Reverb Types and Uses
Along with compression and equalization, reverb is one of the most important effects in an EDM producer’s toolkit. A reverb plugin generates a series of echoes from a source sound. Used subtlely, it adds depth and space to a mix; more extreme settings can completely transform the source sound. Although they all have the same essential function, reverb units are usually categorized based on their sonic characteristics.
Halls are the “largest” of the reverbs. They simulate the effect of playing the source sound in a large listening space — like a concert hall or auditorium. Hall reverbs tend to have a long, strong tail (the echoes produced as the sound bounces and scatters around the space). This makes them perfect for adding a sense of ambiance and space to a sound; unfortunately, it also means that they’re prone to muddying up the mix. Use halls on shorter, more staccato instruments like pluck synths, stabs, and pianos, or co-opt that long reverb tail and use it to wash out vocals to the point of unintelligibility. That said, a touch of hall reverb on a bus or return channel can sometimes help to glue a mix together.
Insofar as there’s an all-purpose reverb type, room reverb is it. Room reverbs generally simulate smaller spaces than halls, and have stronger early reflections (the echoes produced by the source sound’s first bounces off the walls). The spaces they emulate can range in size from a washroom to a large nightclub; this versatility means that room reverbs work well with many different instrument types. Use a room reverb to give some spaciousness to vocals, or to push pad synths and strings into the background of the mix. Send the snare drum to a long room reverb to give it that epically echoing sound, or use a shorter setting to smooth it out and add ambiance. Putting a room reverb on a return channel, then sending multiple instruments to the channel, helps to tie the mix together.

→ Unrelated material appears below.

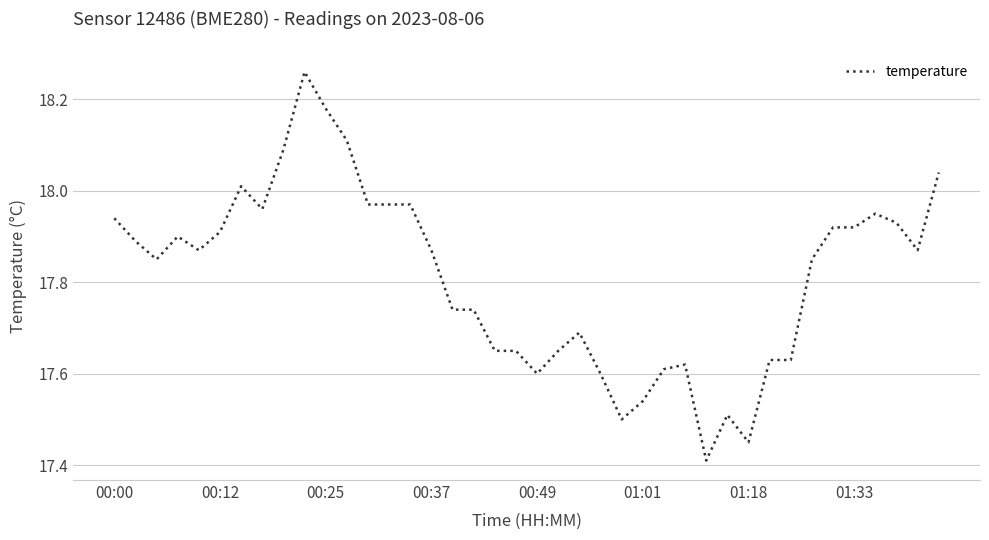

Does the chart have visible grid lines?

Yes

Instead of simulating a 3-D space, plate reverbs recreate the effect produced when the source audio vibrates a large, semi-flexible sheet of metal. The resulting echoes are fast, dense, and short-lived. Plate reverb plugins are great for instruments that are front and center: use them on lead synths, vocals, snare drums — anything to which you want to add depth and fullness without pushing it backwards in the mix.
As the name implies, a reverse (or inverse) reverb creates a backwards series of echoes from the source sound. Until we make some major advances in quantum physics, a real-time reverse reverb plugin is going to be tricky to develop, so this effect is usually produced by recording the reverb tail and reversing the recording. There are a few inverse reverb plugins, however, that create an approximation of this effect by applying a slow-attack envelope to the beginning of the reverberation. Spring reverbs resemble plates, but use an emulation of a coiled spring instead of a plate. They have a distinctive squelchy, boingy sound that’s best used sparingly. Chamber reverb plugins emulate small, specially-built studio rooms designed to create echoes; they usually fall somewhere between a room and a plate in their effects.